## RECORDED INFORMATION
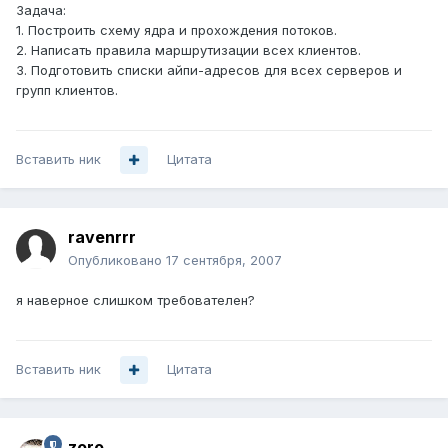
Задача:
1. Построить схему ядра и прохождения потоков.
2. Написать правила маршрутизации всех клиентов.
3. Подготовить списки айпи-адресов для всех серверов и
групп клиентов.
Вставить ник
Цитата
ravenrrr
Опубликовано
17 сентября, 2007
я наверное слишком требователен?
Вставить ник
Цитата
zoro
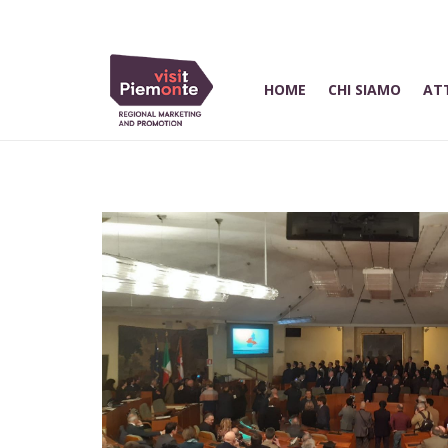
HOME
CHI SIAMO
ATT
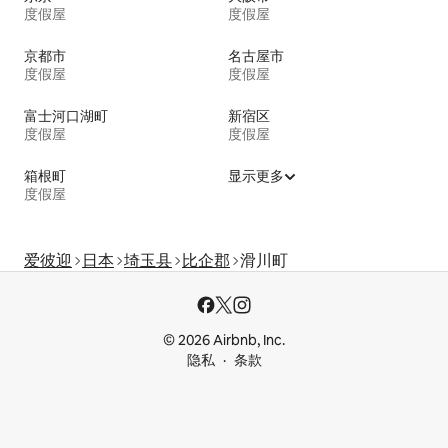
度假屋
度假屋
京都市
名古屋市
度假屋
度假屋
富士河口湖町
新宿区
度假屋
度假屋
箱根町
显示更多
度假屋
爱彼迎
日本
埼玉县
比企郡
滑川町
© 2026 Airbnb, Inc.
隐私
条款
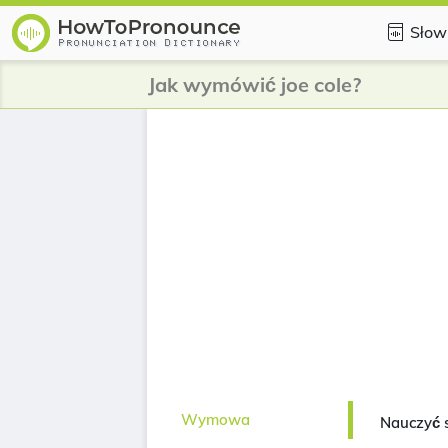
Słow
Jak wymówić joe cole?
Wymowa
Nauczyć 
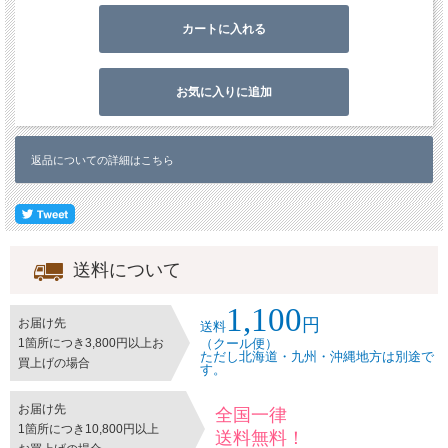
返品についての詳細はこちら
送料について
1,100
円
お届け先
送料
1箇所につき3,800円以上お
（クール便）
ただし北海道・九州・沖縄地方は別途で
買上げの場合
す。
お届け先
全国一律
1箇所につき10,800円以上
送料無料！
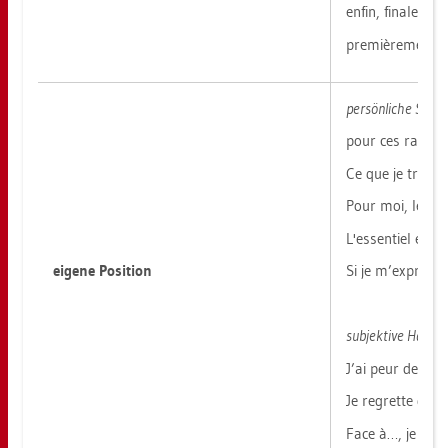
enfin, fi­na­le­m
première­ment… 
per­sön­li­che Stel­
pour ces rai­son
Ce que je trouve 
Pour moi, le plu
L'es­sen­ti­el est 
ei­ge­ne Po­si­ti­on
Si je m’ex­pri­m
sub­jek­ti­ve Hal­tun
J’ai peur de… / 
Je re­g­ret­te que
Face à…, je me s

## WHAT IS REQUIRED
Please lay out the text lines from all the records above as a Markdown table with the columns "Row" and "Line," one line per row, numbered in order. Omit blank lines and leave the pictures out.

## WRITTEN RESPONSE
| Row | Line |
|---|---|
| 1 | Задача: |
| 2 | 1. Построить схему ядра и прохождения потоков. |
| 3 | 2. Написать правила маршрутизации всех клиентов. |
| 4 | 3. Подготовить списки айпи-адресов для всех серверов и |
| 5 | групп клиентов. |
| 6 | Вставить ник |
| 7 | Цитата |
| 8 | ravenrrr |
| 9 | Опубликовано |
| 10 | 17 сентября, 2007 |
| 11 | я наверное слишком требователен? |
| 12 | Вставить ник |
| 13 | Цитата |
| 14 | zoro |
| 15 | HOME |
| 16 | CHI SIAMO |
| 17 | ATT |
| 18 | 度假屋 |
| 19 | 度假屋 |
| 20 | 京都市 |
| 21 | 名古屋市 |
| 22 | 度假屋 |
| 23 | 度假屋 |
| 24 | 富士河口湖町 |
| 25 | 新宿区 |
| 26 | 度假屋 |
| 27 | 度假屋 |
| 28 | 箱根町 |
| 29 | 显示更多 |
| 30 | 度假屋 |
| 31 | 爱彼迎 |
| 32 | 日本 |
| 33 | 埼玉县 |
| 34 | 比企郡 |
| 35 | 滑川町 |
| 36 | © 2026 Airbnb, Inc. |
| 37 | 隐私 |
| 38 | 条款 |
| 39 | Słow |
| 40 | Jak wymówić joe cole? |
| 41 | Wymowa |
| 42 | Nauczyć  |
| 43 | 返品についての詳細はこちら |
| 44 | 送料について |
| 45 | 1,100 |
| 46 | 円 |
| 47 | お届け先 |
| 48 | 送料 |
| 49 | 1箇所につき3,800円以上お |
| 50 | （クール便） |
| 51 | ただし北海道・九州・沖縄地方は別途で |
| 52 | 買上げの場合 |
| 53 | す。 |
| 54 | お届け先 |
| 55 | 全国一律 |
| 56 | 1箇所につき10,800円以上 |
| 57 | 送料無料！ |
| 58 | enfin, fi­na­le­m |
| 59 | première­ment…  |
| 60 | per­sön­li­che Stel­ |
| 61 | pour ces rai­son |
| 62 | Ce que je trouve  |
| 63 | Pour moi, le plu |
| 64 | L'es­sen­ti­el est  |
| 65 | ei­ge­ne Po­si­ti­on |
| 66 | Si je m’ex­pri­m |
| 67 | sub­jek­ti­ve Hal­tun |
| 68 | J’ai peur de… /  |
| 69 | Je re­g­ret­te que |
| 70 | Face à…, je me s |